=== Problem details ===
In the records below, replace "Lieferzeit" with "Versandzeit" everywhere it appears, and write out the text again with nothing else changed. Leave the pictures out.
(Beginning of Provided entries)
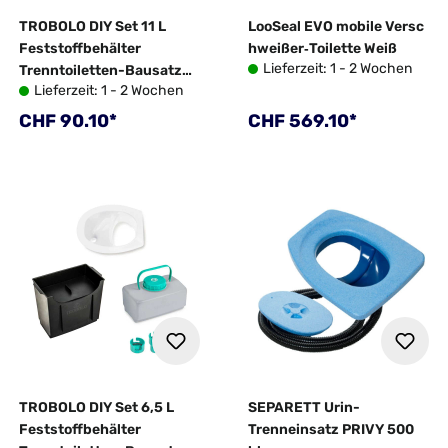
TROBOLO DIY Set 11 L
LooSeal EVO mobile Versc
Feststoffbehälter
hweißer‐Toilette Weiß
Lieferzeit: 1 - 2 Wochen
Trenntoiletten-Bausatz
Lieferzeit: 1 - 2 Wochen
grau
Regulärer Preis:
Regulärer Preis:
CHF 90.10*
CHF 569.10*
TROBOLO DIY Set 6,5 L
SEPARETT Urin-
Feststoffbehälter
Trenneinsatz PRIVY 500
(End of Provided entries)
=== Expected answer ===
TROBOLO DIY Set 11 L
LooSeal EVO mobile Versc
Feststoffbehälter
hweißer‐Toilette Weiß
Versandzeit: 1 - 2 Wochen
Trenntoiletten-Bausatz
Versandzeit: 1 - 2 Wochen
grau
Regulärer Preis:
Regulärer Preis:
CHF 90.10*
CHF 569.10*
TROBOLO DIY Set 6,5 L
SEPARETT Urin-
Feststoffbehälter
Trenneinsatz PRIVY 500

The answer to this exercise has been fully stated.